Exercise instructions:
Quote the entries word for word. Omit the pictures.

┌─ Working data

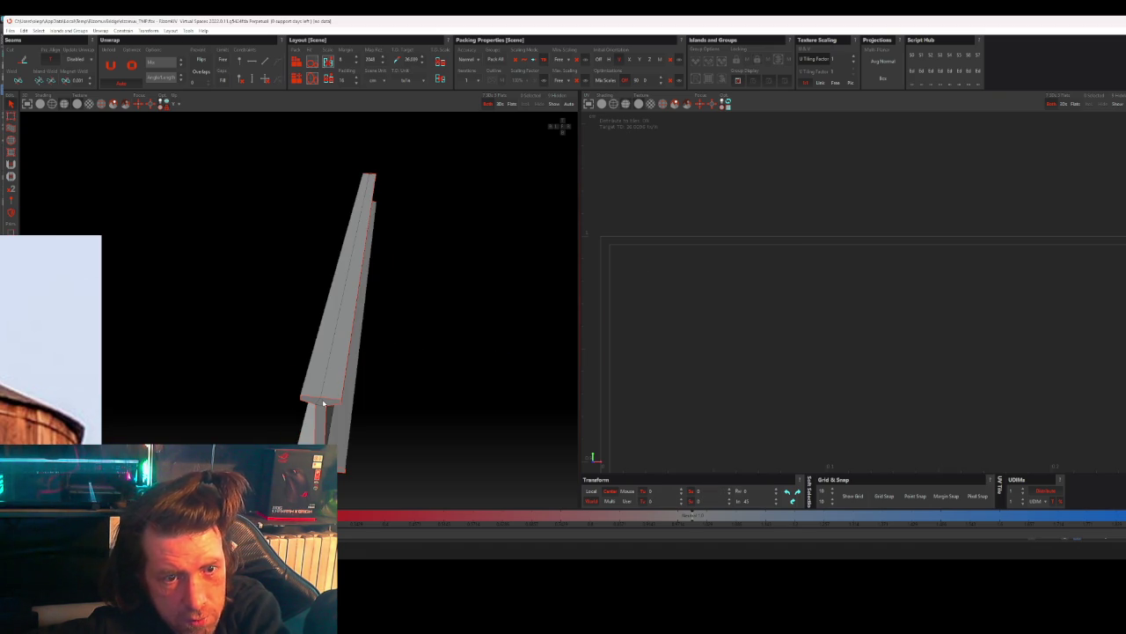
click(332, 398)
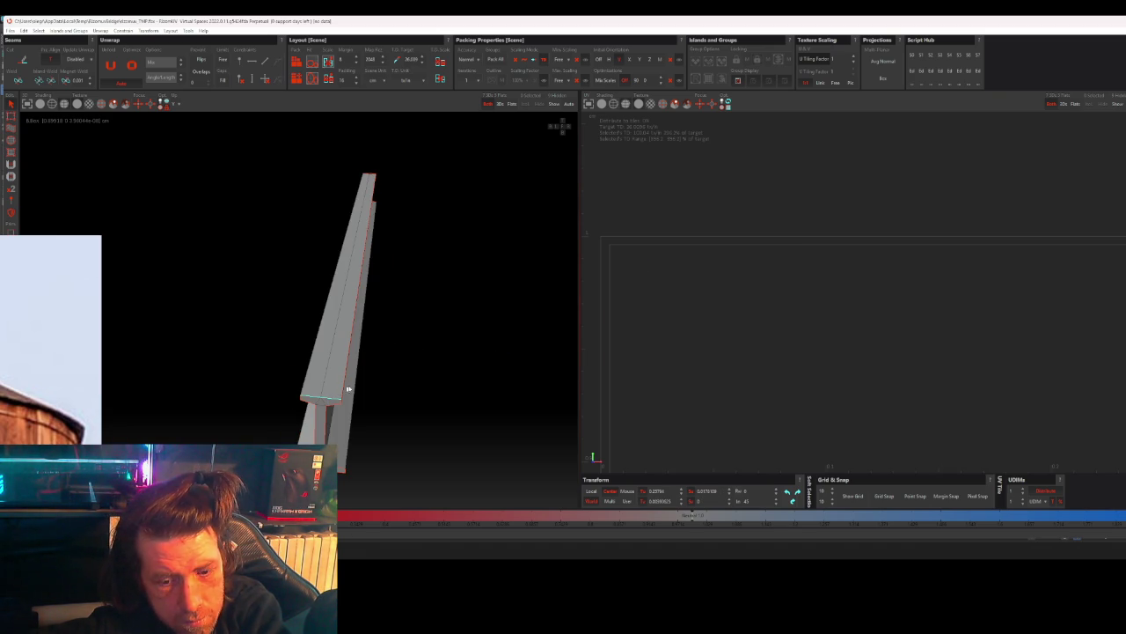
click(453, 347)
mouse_move(448, 331)
alt+mouse_down()
mouse_move(425, 291)
mouse_move(410, 385)
mouse_move(400, 352)
mouse_move(344, 296)
mouse_move(349, 326)
mouse_move(355, 315)
alt+mouse_up()
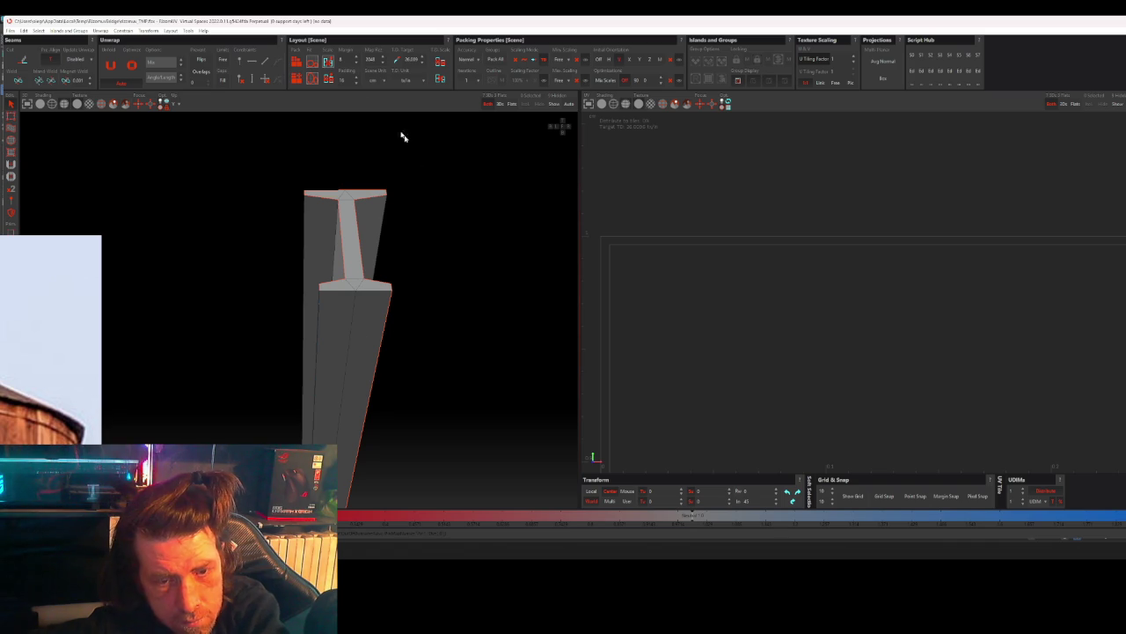
- Pack the long strip and I-shaped end piece into the UV tile and centre it
click(299, 65)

└─

Result of the task:
click(332, 398)
click(453, 347)
mouse_move(448, 331)
alt+mouse_down()
mouse_move(425, 291)
mouse_move(410, 385)
mouse_move(400, 352)
mouse_move(344, 296)
mouse_move(349, 326)
mouse_move(355, 315)
alt+mouse_up()
- Pack the long strip and I-shaped end piece into the UV tile and centre it
click(299, 65)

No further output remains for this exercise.